The right argues that high taxation is driving wealthy and talented French people into tax exile.
Actor Gérard Depardieu hit the headlines when he said he would give up his French nationality for tax reasons shortly after the Socialists were elected, as did France's richest man, Bernard Arnault, who applied for Belgian nationality.
Others, such as former budget minister Jérôme Cahuzac, choose to dodge taxes;
With whistleblowers revealing the existence of thousands of secret bank accounts in tax havens, France netted a record 21.2 billion euros from tax fraud last year.
Politics and taxes
Wealth tax has been the subject of a long political battle in France.
The ISF's predecessor was introduced under president François Mitterrand in the 1980s, scrapped by a right-wing government in 1987, then brought back by the Socialists under its new name in 1989 but with a 70-percent ceiling.

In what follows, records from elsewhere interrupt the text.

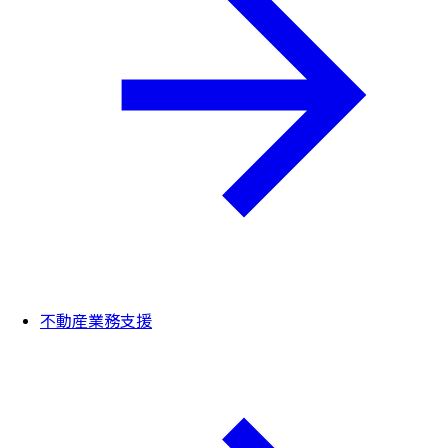
不動産業務支援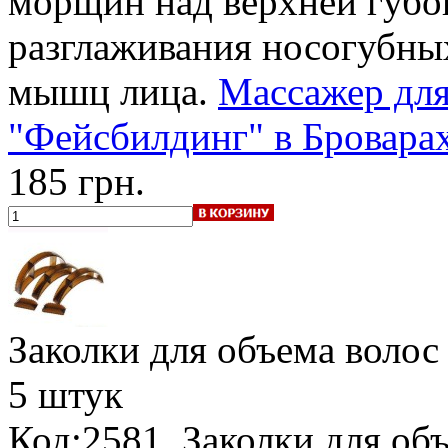
морщин над верхней губой
разглаживания носогубны
мышц лица.
Массажер для
"Фейсбилдинг" в Броварах
185 грн.
Заколки для объема волос 
5 штук
Код:2581. Заколки для объ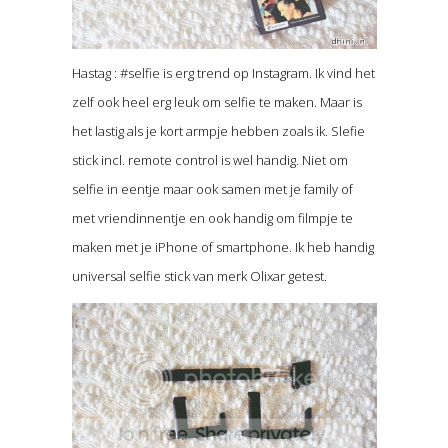
Hastag : #selfie is erg trend op Instagram. Ik vind het
zelf ook heel erg leuk om selfie te maken. Maar is
het lastig als je kort armpje hebben zoals ik. Slefie
stick incl. remote control is wel handig. Niet om
selfie in eentje maar ook samen met je family of
met vriendinnentje en ook handig om filmpje te
maken met je iPhone of smartphone. Ik heb handig
universal selfie stick van merk Olixar getest.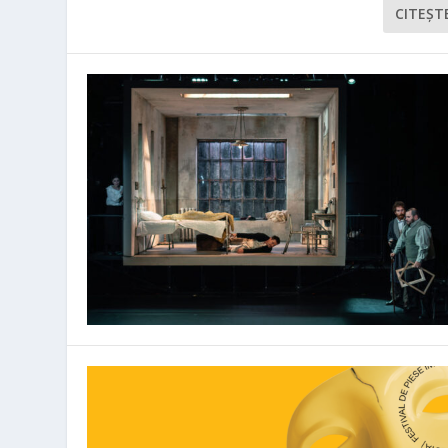
CITEŞT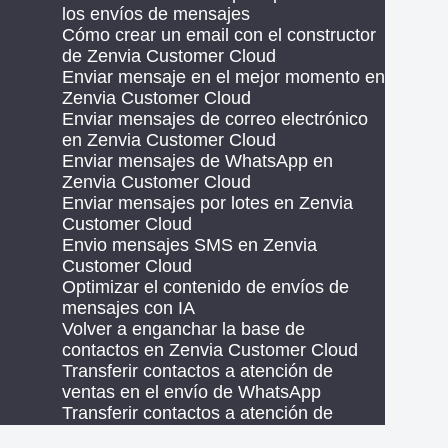
los envíos de mensajes
Cómo crear un email con el constructor
de Zenvia Customer Cloud
Enviar mensaje en el mejor momento en
Zenvia Customer Cloud
Enviar mensajes de correo electrónico
en Zenvia Customer Cloud
Enviar mensajes de WhatsApp en
Zenvia Customer Cloud
Enviar mensajes por lotes en Zenvia
Customer Cloud
Envio mensajes SMS en Zenvia
Customer Cloud
Optimizar el contenido de envíos de
mensajes con IA
Volver a enganchar la base de
contactos en Zenvia Customer Cloud
Transferir contactos a atención de
ventas en el envío de WhatsApp
Transferir contactos a atención de
soporte en el envío de correo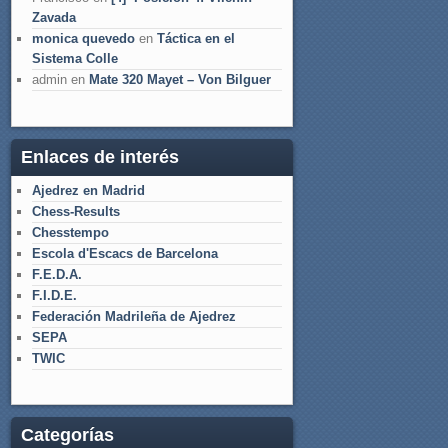
Zavada
monica quevedo
en
Táctica en el
Sistema Colle
admin
en
Mate 320 Mayet – Von Bilguer
Enlaces de interés
Ajedrez en Madrid
Chess-Results
Chesstempo
Escola d'Escacs de Barcelona
F.E.D.A.
F.I.D.E.
Federación Madrileña de Ajedrez
SEPA
TWIC
Categorías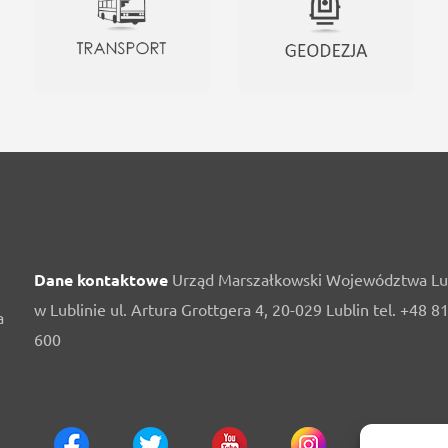
Dane kontaktowe
Urząd Marszałkowski Województwa Lu
w Lublinie ul. Artura Grottgera 4, 20-029 Lublin tel. +48 8
a
600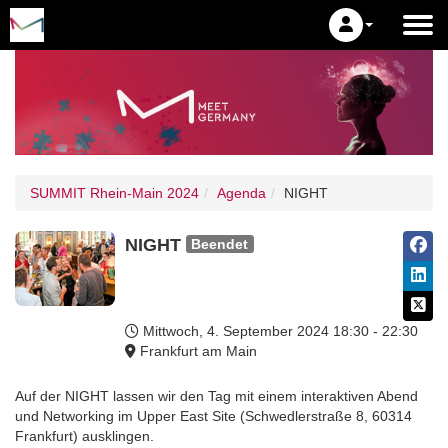
SUMMIT Rhein-Main 2024
Agenda
NIGHT
NIGHT
Beendet
Mittwoch, 4. September 2024
18:30 - 22:30
Frankfurt am Main
Auf der NIGHT lassen wir den Tag mit einem interaktiven Abend
und Networking im Upper East Site (Schwedlerstraße 8, 60314
Frankfurt) ausklingen.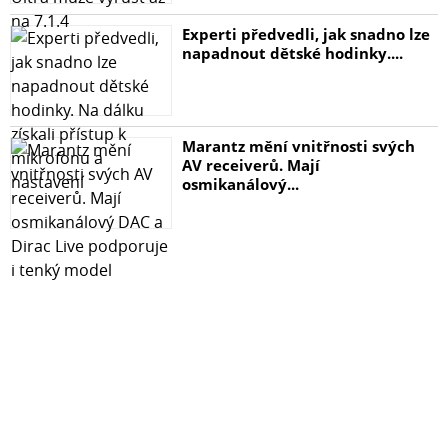
Experti předvedli, jak snadno lze
napadnout dětské hodinky....
Marantz mění vnitřnosti svých
AV receiverů. Mají
osmikanálový...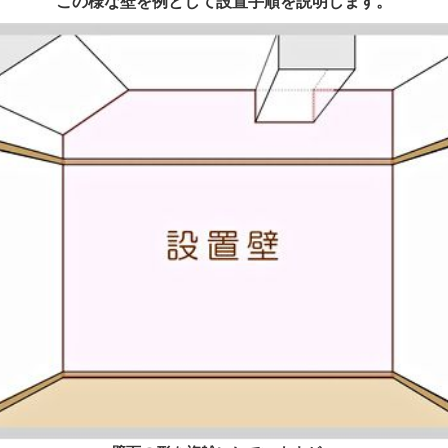
この様な壁を例として
設置手順を説明します。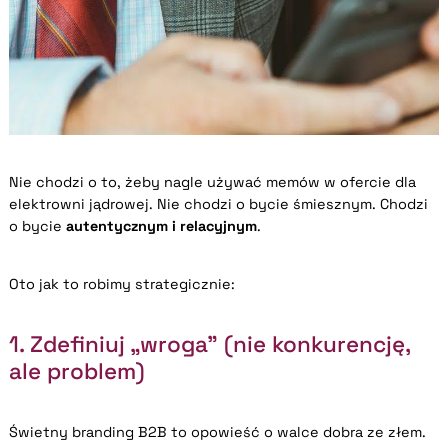
Nie chodzi o to, żeby nagle używać memów w ofercie dla
elektrowni jądrowej. Nie chodzi o bycie śmiesznym. Chodzi
o bycie
autentycznym i relacyjnym
.
Oto jak to robimy strategicznie:
1. Zdefiniuj „wroga” (nie konkurencję,
ale problem)
Świetny branding B2B to opowieść o walce dobra ze złem.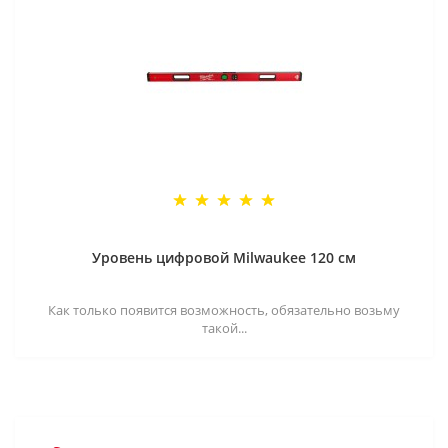
Уровень цифровой Milwaukee 120 см
Как только появится возможность, обязательно возьму
такой...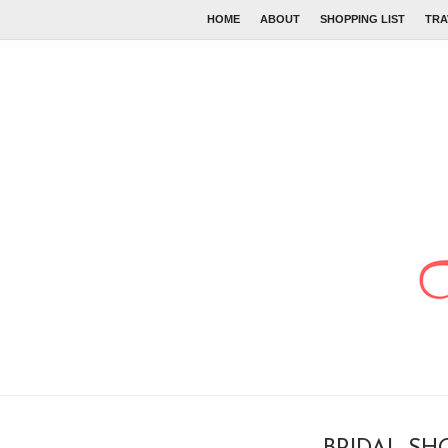
HOME
ABOUT
SHOPPING LIST
TRA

After his election in 2007, Sarkozy introduced a ceiling on all taxes of 50 percent of income, reducing 6,287 households' taxes by a total of 856 million euros.
As the 2012 election approached, he scrapped that but raised the value of assets required to pay the ISF from 800,000 euros to 1.3 million.
After winning that election, the Socialists introduced a supertax on individuals, leading to controversy when figures were published showing 8,810 people paying more than their total annual income.
The government was ordered to scrap the supertax and bring back a ceiling, set at 75 percent, by the Constitutional Council.